Clinical trials are typically sponsored by the pharmaceutical companies, but federal agencies such as the U.S. Food and Drug Administration (FDA), universities, and medical foundations may also sponsor trials.

Who participates in clinical trials?

People with the condition being studied as well as healthy people can volunteer to participate in a clinical trial. The FDA has very strict requirements that specify which studies involve healthy volunteers and which studies involve patients with condition being studied.
Each study has specific requirements such as age, gender, or medical/psychiatric condition for participants. Initially, a research assistant will ask you basic information about your current condition and medications during a brief interview by phone or in person that will allow them to find out if you are a good candidate to participate in a clinical trial. If you qualify based on the phone screen, you will be scheduled for an appointment to speak to the doctor or nurse practitioner. During the clinical appointment the study will be discussed with you in detail and you will be given the opportunity to decide if you want to participate in the study.

In a clinical trial, what should I expect?

When you arrive at Five Towns Neuroscience Research, you will meet with the doctor and/or the nurse practitioner who are part of the research team conducting the trial. Before any person can participate in a clinical trial, they must first consent to participate by signing an Informed Consent Form. The research team is trained in medical and mental health research. They will explain everything about the trial, what to expect, and answer any questions or concerns you might have. When you make the appointment, they will tell you what to expect in the first visit.

What are the benefits of participating in clinical trials?

You have the opportunity to receive cutting edge medicine and treatment for your condition at no cost. In some cases the U.S. Food and Drug Administration has already approved the medication for other uses in the United States and the trial is being conducted to determine the effectiveness in treating a your condition. Also, in some cases, you will have the opportunity to keep receiving the medication being studied at no cost for a period of time.

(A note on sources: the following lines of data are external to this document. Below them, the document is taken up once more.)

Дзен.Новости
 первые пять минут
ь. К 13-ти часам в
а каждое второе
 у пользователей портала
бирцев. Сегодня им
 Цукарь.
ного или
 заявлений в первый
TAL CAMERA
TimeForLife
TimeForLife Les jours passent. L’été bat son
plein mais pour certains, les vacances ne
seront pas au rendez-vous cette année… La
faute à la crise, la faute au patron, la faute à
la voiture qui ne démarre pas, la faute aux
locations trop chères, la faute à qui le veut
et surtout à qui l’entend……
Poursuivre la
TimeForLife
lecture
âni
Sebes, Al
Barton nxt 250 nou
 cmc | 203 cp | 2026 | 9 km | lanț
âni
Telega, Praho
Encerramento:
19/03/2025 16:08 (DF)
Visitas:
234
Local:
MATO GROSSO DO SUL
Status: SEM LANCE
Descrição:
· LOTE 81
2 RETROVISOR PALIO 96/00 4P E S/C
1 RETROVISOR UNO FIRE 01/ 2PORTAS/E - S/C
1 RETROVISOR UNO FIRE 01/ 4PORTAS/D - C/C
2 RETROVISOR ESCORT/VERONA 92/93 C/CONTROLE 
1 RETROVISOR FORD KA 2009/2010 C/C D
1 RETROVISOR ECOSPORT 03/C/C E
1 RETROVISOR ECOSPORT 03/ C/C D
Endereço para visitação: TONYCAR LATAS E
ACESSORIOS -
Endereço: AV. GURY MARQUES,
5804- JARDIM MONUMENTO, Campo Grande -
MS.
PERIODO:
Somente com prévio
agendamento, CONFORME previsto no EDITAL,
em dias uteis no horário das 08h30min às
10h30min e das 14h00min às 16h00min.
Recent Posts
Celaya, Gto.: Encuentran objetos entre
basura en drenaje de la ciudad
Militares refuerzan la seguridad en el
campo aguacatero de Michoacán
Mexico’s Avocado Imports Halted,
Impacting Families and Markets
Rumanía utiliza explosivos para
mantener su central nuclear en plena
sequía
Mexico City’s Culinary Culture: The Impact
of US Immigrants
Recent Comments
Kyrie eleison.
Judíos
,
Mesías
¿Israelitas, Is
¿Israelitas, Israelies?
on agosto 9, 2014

What protections are there for people who participate in clinical trials?

The government has strict guidelines and safeguards to protect people who choose to participate in clinical trials. Every clinical trial in the U.S. must be approved and monitored by an Institutional Review Board (IRB) to make sure the risks are as low as possible and are worth any potential benefits.
An IRB is an independent committee of physicians, statisticians, community advocates, and others that ensures that a clinical trial is ethical and the rights of study participants are protected. All institutions that conduct or support biomedical research involving people must, by federal regulation, have an IRB that initially approves and periodically reviews the research.

Is the information confidential, can I stop participating at any time?

All information collected during your participation in the trial is held confidential a unique code is assigned to you that will be used on all information related to your care. At any point, if you so desire, you can withdraw from the study. That is your right.

What is informed consent?

Informed consent is the process of learning the key facts about a clinical trial before you decide whether or not to participate. These facts include:
  • Why the research is being done.
  • What the researchers want to accomplish.
  • What will be done during the trial and for how long.
  • What risks are involved in the trial.
  • What benefits can be expected from the trial.
  • What other treatments are available.
  • The fact that you have the right to leave the trial at any time.

If you are considering joining a clinical trial, the research staff will give you informed consent documents that include the details about the study. Since joining a clinical trial is an important decision, you should ask the research team any questions you may have about the study and the consent forms before you make a decision.

If you decide to join the clinical trial, you will recieve a copy of the informed consent documents so you can review them at any time.

Remember informed consent is more than signing a form. It is a process that continues through the study. You should feel free to ask the research team questions before, during, and after the study. Informed consent continues as long as you are in the study.